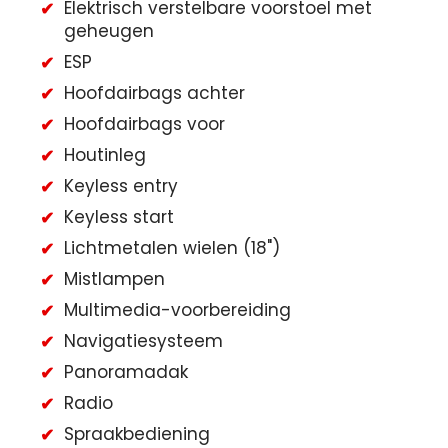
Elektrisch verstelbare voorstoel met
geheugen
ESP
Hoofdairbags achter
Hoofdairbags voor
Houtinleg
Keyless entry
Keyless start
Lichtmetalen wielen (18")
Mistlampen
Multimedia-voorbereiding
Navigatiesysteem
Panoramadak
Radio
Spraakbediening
---
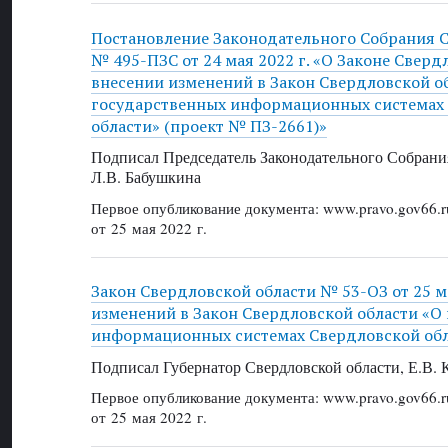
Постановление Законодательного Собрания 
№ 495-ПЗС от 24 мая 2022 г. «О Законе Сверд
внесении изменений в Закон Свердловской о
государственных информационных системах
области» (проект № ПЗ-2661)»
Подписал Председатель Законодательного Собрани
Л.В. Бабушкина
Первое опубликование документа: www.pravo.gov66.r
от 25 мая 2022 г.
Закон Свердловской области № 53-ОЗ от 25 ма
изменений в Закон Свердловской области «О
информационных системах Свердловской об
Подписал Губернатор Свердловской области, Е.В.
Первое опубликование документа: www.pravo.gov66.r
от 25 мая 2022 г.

• [WORK TO COMPLETE] Reproduce verbatim the lines of the data above from the line containing "Elektrisch verstelbare voorstoel met" to the line containing "Spraakbediening", including both of those lines.

• [EXPECTED ANSWER]
Elektrisch verstelbare voorstoel met
geheugen
ESP
Hoofdairbags achter
Hoofdairbags voor
Houtinleg
Keyless entry
Keyless start
Lichtmetalen wielen (18")
Mistlampen
Multimedia-voorbereiding
Navigatiesysteem
Panoramadak
Radio
Spraakbediening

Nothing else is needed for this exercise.